▶ **What needs to be done**
Copy each item below character for character, with no changes.

▶ **Task input**
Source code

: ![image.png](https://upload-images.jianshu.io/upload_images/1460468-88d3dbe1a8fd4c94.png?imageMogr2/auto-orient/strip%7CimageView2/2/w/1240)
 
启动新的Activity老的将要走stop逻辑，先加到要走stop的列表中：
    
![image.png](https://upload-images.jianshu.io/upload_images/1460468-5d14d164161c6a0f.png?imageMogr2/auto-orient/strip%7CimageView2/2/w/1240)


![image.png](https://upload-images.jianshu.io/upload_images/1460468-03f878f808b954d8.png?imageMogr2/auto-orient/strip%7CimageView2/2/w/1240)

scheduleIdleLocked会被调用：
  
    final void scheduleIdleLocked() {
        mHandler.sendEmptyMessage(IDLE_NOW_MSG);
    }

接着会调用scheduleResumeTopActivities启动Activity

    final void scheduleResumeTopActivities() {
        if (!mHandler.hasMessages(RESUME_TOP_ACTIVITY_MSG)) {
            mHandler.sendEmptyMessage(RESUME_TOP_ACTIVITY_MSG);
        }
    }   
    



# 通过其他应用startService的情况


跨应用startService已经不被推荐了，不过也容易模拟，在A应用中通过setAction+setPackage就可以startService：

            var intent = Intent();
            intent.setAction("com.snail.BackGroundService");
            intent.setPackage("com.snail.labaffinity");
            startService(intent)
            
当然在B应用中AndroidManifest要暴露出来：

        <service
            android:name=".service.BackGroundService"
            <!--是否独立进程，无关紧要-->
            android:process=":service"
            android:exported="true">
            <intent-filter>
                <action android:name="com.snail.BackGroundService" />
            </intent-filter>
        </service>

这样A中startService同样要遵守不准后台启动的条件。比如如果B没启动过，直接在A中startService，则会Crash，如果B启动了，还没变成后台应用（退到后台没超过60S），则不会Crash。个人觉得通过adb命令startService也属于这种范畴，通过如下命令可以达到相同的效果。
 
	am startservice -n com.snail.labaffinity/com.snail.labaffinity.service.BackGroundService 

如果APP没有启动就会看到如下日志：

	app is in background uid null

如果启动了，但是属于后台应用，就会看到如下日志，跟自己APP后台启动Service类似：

▶ **Solution to this exercise**
Source code

: ![image.png](https://upload-images.jianshu.io/upload_images/1460468-88d3dbe1a8fd4c94.png?imageMogr2/auto-orient/strip%7CimageView2/2/w/1240)
 
启动新的Activity老的将要走stop逻辑，先加到要走stop的列表中：
    
![image.png](https://upload-images.jianshu.io/upload_images/1460468-5d14d164161c6a0f.png?imageMogr2/auto-orient/strip%7CimageView2/2/w/1240)


![image.png](https://upload-images.jianshu.io/upload_images/1460468-03f878f808b954d8.png?imageMogr2/auto-orient/strip%7CimageView2/2/w/1240)

scheduleIdleLocked会被调用：
  
    final void scheduleIdleLocked() {
        mHandler.sendEmptyMessage(IDLE_NOW_MSG);
    }

接着会调用scheduleResumeTopActivities启动Activity

    final void scheduleResumeTopActivities() {
        if (!mHandler.hasMessages(RESUME_TOP_ACTIVITY_MSG)) {
            mHandler.sendEmptyMessage(RESUME_TOP_ACTIVITY_MSG);
        }
    }   
    



# 通过其他应用startService的情况


跨应用startService已经不被推荐了，不过也容易模拟，在A应用中通过setAction+setPackage就可以startService：

            var intent = Intent();
            intent.setAction("com.snail.BackGroundService");
            intent.setPackage("com.snail.labaffinity");
            startService(intent)
            
当然在B应用中AndroidManifest要暴露出来：

        <service
            android:name=".service.BackGroundService"
            <!--是否独立进程，无关紧要-->
            android:process=":service"
            android:exported="true">
            <intent-filter>
                <action android:name="com.snail.BackGroundService" />
            </intent-filter>
        </service>

这样A中startService同样要遵守不准后台启动的条件。比如如果B没启动过，直接在A中startService，则会Crash，如果B启动了，还没变成后台应用（退到后台没超过60S），则不会Crash。个人觉得通过adb命令startService也属于这种范畴，通过如下命令可以达到相同的效果。
 
	am startservice -n com.snail.labaffinity/com.snail.labaffinity.service.BackGroundService 

如果APP没有启动就会看到如下日志：

	app is in background uid null

如果启动了，但是属于后台应用，就会看到如下日志，跟自己APP后台启动Service类似：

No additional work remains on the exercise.